David Walmsley, chief digital and technology officer, speaking at Dreamforce 2025 in San Francisco | Image credit: Digital Commerce 360

David Walmsley, chief digital and technology officer, speaking at Dreamforce 2025 in San Francisco | Image credit: Digital Commerce 360

Ahead of the 2025 holiday shopping season, retailers are relaunching ecommerce sites, watching web traffic attributed to artificial intelligence and generally trying to understand how shoppers will use AI in the months ahead.

At Salesforce’s annual Dreamforce conference in San Francisco, retailers including Williams-Sonoma, Pandora and SharkNinja shared some of their latest efforts to serve their online customers. AI figured prominently in their thinking. And new survey results show who the most AI-savvy shoppers might be.

Short task a: Select every line in the records that contains the string "elevation", treating uppercase and lowercase as different.
The Dreamforce passage and the records come from unrelated sources.

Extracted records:

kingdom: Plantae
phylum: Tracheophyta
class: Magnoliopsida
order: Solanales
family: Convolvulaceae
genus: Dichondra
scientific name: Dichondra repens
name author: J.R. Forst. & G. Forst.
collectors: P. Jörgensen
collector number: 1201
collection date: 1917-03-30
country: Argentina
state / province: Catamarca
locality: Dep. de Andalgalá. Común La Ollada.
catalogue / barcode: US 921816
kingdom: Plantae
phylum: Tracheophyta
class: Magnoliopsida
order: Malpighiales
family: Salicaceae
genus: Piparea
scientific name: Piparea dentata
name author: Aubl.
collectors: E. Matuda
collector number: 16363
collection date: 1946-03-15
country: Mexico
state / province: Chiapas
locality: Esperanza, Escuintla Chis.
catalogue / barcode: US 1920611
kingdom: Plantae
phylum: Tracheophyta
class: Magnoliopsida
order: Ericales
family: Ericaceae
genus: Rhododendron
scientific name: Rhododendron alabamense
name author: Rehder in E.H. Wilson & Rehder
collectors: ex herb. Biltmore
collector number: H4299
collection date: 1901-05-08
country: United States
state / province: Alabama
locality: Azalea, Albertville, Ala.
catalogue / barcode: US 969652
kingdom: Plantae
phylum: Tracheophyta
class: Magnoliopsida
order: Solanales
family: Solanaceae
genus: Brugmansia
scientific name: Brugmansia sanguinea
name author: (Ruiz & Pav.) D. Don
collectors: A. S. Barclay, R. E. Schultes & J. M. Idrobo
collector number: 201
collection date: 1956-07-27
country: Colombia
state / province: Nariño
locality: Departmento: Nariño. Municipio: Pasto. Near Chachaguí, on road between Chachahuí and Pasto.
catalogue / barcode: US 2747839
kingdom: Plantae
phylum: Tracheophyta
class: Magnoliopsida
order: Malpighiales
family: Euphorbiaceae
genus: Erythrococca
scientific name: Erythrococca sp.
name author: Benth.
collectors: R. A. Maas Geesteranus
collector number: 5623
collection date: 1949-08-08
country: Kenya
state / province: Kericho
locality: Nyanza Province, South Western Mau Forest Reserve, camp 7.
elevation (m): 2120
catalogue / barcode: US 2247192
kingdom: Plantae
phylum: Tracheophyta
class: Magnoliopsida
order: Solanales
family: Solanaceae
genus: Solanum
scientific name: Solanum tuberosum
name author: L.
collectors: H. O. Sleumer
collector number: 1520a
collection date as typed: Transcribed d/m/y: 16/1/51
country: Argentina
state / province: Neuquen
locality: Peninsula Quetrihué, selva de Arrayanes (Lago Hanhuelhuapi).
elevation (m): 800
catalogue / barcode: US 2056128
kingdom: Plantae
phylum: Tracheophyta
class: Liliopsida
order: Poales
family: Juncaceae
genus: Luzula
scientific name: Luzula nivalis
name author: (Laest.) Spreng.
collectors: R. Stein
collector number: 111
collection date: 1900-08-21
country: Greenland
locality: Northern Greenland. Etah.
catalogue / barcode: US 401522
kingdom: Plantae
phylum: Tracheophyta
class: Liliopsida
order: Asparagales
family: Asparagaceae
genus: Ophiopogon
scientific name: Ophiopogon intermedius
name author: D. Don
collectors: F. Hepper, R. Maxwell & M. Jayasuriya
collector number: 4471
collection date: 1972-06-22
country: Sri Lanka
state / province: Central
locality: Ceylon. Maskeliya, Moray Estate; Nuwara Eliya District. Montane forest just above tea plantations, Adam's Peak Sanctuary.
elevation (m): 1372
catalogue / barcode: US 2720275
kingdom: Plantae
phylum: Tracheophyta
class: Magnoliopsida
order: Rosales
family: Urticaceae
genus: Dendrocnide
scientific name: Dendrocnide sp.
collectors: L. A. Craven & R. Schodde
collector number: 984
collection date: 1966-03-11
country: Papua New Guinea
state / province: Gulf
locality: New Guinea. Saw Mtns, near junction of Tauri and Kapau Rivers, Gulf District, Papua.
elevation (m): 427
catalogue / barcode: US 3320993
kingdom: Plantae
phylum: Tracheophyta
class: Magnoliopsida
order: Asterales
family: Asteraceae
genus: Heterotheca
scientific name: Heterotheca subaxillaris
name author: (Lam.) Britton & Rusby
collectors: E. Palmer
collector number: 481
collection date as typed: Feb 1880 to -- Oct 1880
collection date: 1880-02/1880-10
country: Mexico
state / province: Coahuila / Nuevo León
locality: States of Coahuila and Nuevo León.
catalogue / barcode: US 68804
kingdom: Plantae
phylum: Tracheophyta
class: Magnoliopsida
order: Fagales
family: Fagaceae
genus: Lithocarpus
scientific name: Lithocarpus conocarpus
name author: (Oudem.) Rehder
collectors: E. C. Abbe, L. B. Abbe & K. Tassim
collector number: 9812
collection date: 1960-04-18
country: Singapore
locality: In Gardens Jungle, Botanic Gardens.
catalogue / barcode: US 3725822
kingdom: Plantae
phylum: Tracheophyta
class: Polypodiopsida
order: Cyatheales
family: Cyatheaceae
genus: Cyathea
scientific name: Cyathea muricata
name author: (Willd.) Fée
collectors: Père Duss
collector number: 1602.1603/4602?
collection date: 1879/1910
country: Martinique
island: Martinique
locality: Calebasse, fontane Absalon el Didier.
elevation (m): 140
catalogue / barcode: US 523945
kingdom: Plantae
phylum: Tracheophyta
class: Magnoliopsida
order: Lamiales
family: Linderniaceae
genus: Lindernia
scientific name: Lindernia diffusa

Short task b: Which three retailers does the Dreamforce passage name as sharing their latest efforts to serve online customers?

Full solution a:
elevation (m): 2120
elevation (m): 800
elevation (m): 1372
elevation (m): 427
elevation (m): 140

Full solution b: Williams-Sonoma, Pandora and SharkNinja.